▶ **Your objective**
Rewrite the items below, changing "Market Data" to "Market Summary" and leaving everything else as it is.

Records from a dataset
━━━
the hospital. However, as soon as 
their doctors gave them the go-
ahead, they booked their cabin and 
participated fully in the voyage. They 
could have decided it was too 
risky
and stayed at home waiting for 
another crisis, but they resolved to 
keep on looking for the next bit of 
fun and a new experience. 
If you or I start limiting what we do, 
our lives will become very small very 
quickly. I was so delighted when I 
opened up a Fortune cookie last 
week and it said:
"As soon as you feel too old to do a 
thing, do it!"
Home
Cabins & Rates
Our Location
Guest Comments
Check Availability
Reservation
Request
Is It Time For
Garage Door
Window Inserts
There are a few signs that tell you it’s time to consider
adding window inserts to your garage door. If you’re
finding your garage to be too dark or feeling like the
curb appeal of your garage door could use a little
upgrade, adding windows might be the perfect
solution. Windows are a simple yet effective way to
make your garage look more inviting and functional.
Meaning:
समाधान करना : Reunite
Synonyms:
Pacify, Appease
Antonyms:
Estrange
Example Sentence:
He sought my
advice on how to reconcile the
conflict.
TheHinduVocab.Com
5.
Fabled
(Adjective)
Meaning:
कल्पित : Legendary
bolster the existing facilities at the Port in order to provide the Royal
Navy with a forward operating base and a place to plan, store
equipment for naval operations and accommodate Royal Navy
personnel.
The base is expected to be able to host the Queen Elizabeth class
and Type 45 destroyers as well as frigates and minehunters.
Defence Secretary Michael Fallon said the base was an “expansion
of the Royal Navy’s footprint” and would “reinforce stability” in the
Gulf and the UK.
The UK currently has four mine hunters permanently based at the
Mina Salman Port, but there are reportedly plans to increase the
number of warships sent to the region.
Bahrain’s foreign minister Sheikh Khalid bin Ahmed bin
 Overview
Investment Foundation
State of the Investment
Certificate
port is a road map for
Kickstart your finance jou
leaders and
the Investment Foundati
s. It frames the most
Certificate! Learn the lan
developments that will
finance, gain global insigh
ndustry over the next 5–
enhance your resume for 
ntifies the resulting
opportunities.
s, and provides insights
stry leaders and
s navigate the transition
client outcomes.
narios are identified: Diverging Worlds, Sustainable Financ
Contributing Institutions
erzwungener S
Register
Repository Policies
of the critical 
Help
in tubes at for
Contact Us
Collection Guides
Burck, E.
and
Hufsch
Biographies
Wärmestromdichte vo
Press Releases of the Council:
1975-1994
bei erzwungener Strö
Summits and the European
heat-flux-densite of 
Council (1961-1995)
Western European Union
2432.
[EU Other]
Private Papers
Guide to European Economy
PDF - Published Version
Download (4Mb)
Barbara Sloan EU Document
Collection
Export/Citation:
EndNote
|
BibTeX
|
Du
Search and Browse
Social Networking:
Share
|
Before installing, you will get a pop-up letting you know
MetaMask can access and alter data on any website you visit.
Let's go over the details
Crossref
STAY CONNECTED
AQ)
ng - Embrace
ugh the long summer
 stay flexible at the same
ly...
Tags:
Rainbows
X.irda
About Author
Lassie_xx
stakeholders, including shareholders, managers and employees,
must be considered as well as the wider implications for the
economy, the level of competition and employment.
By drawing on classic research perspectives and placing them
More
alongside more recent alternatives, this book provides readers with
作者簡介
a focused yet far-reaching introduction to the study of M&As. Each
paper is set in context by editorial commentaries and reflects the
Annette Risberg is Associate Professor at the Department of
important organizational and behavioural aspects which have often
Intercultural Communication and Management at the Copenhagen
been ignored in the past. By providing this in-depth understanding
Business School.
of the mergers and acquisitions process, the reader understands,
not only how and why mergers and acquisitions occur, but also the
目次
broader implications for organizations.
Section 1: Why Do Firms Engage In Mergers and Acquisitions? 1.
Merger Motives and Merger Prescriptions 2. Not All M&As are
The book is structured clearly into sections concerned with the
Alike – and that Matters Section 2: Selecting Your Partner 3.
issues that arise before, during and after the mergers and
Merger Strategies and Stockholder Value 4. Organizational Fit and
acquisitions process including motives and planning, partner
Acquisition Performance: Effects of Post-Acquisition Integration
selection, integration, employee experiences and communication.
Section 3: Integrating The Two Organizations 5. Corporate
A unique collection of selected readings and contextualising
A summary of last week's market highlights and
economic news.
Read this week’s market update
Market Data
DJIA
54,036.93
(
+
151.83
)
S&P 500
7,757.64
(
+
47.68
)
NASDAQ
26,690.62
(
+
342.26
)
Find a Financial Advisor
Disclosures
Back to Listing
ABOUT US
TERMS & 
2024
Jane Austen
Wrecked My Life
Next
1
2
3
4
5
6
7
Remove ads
━━━
▶ **Answer section**
the hospital. However, as soon as 
their doctors gave them the go-
ahead, they booked their cabin and 
participated fully in the voyage. They 
could have decided it was too 
risky
and stayed at home waiting for 
another crisis, but they resolved to 
keep on looking for the next bit of 
fun and a new experience. 
If you or I start limiting what we do, 
our lives will become very small very 
quickly. I was so delighted when I 
opened up a Fortune cookie last 
week and it said:
"As soon as you feel too old to do a 
thing, do it!"
Home
Cabins & Rates
Our Location
Guest Comments
Check Availability
Reservation
Request
Is It Time For
Garage Door
Window Inserts
There are a few signs that tell you it’s time to consider
adding window inserts to your garage door. If you’re
finding your garage to be too dark or feeling like the
curb appeal of your garage door could use a little
upgrade, adding windows might be the perfect
solution. Windows are a simple yet effective way to
make your garage look more inviting and functional.
Meaning:
समाधान करना : Reunite
Synonyms:
Pacify, Appease
Antonyms:
Estrange
Example Sentence:
He sought my
advice on how to reconcile the
conflict.
TheHinduVocab.Com
5.
Fabled
(Adjective)
Meaning:
कल्पित : Legendary
bolster the existing facilities at the Port in order to provide the Royal
Navy with a forward operating base and a place to plan, store
equipment for naval operations and accommodate Royal Navy
personnel.
The base is expected to be able to host the Queen Elizabeth class
and Type 45 destroyers as well as frigates and minehunters.
Defence Secretary Michael Fallon said the base was an “expansion
of the Royal Navy’s footprint” and would “reinforce stability” in the
Gulf and the UK.
The UK currently has four mine hunters permanently based at the
Mina Salman Port, but there are reportedly plans to increase the
number of warships sent to the region.
Bahrain’s foreign minister Sheikh Khalid bin Ahmed bin
 Overview
Investment Foundation
State of the Investment
Certificate
port is a road map for
Kickstart your finance jou
leaders and
the Investment Foundati
s. It frames the most
Certificate! Learn the lan
developments that will
finance, gain global insigh
ndustry over the next 5–
enhance your resume for 
ntifies the resulting
opportunities.
s, and provides insights
stry leaders and
s navigate the transition
client outcomes.
narios are identified: Diverging Worlds, Sustainable Financ
Contributing Institutions
erzwungener S
Register
Repository Policies
of the critical 
Help
in tubes at for
Contact Us
Collection Guides
Burck, E.
and
Hufsch
Biographies
Wärmestromdichte vo
Press Releases of the Council:
1975-1994
bei erzwungener Strö
Summits and the European
heat-flux-densite of 
Council (1961-1995)
Western European Union
2432.
[EU Other]
Private Papers
Guide to European Economy
PDF - Published Version
Download (4Mb)
Barbara Sloan EU Document
Collection
Export/Citation:
EndNote
|
BibTeX
|
Du
Search and Browse
Social Networking:
Share
|
Before installing, you will get a pop-up letting you know
MetaMask can access and alter data on any website you visit.
Let's go over the details
Crossref
STAY CONNECTED
AQ)
ng - Embrace
ugh the long summer
 stay flexible at the same
ly...
Tags:
Rainbows
X.irda
About Author
Lassie_xx
stakeholders, including shareholders, managers and employees,
must be considered as well as the wider implications for the
economy, the level of competition and employment.
By drawing on classic research perspectives and placing them
More
alongside more recent alternatives, this book provides readers with
作者簡介
a focused yet far-reaching introduction to the study of M&As. Each
paper is set in context by editorial commentaries and reflects the
Annette Risberg is Associate Professor at the Department of
important organizational and behavioural aspects which have often
Intercultural Communication and Management at the Copenhagen
been ignored in the past. By providing this in-depth understanding
Business School.
of the mergers and acquisitions process, the reader understands,
not only how and why mergers and acquisitions occur, but also the
目次
broader implications for organizations.
Section 1: Why Do Firms Engage In Mergers and Acquisitions? 1.
Merger Motives and Merger Prescriptions 2. Not All M&As are
The book is structured clearly into sections concerned with the
Alike – and that Matters Section 2: Selecting Your Partner 3.
issues that arise before, during and after the mergers and
Merger Strategies and Stockholder Value 4. Organizational Fit and
acquisitions process including motives and planning, partner
Acquisition Performance: Effects of Post-Acquisition Integration
selection, integration, employee experiences and communication.
Section 3: Integrating The Two Organizations 5. Corporate
A unique collection of selected readings and contextualising
A summary of last week's market highlights and
economic news.
Read this week’s market update
Market Summary
DJIA
54,036.93
(
+
151.83
)
S&P 500
7,757.64
(
+
47.68
)
NASDAQ
26,690.62
(
+
342.26
)
Find a Financial Advisor
Disclosures
Back to Listing
ABOUT US
TERMS & 
2024
Jane Austen
Wrecked My Life
Next
1
2
3
4
5
6
7
Remove ads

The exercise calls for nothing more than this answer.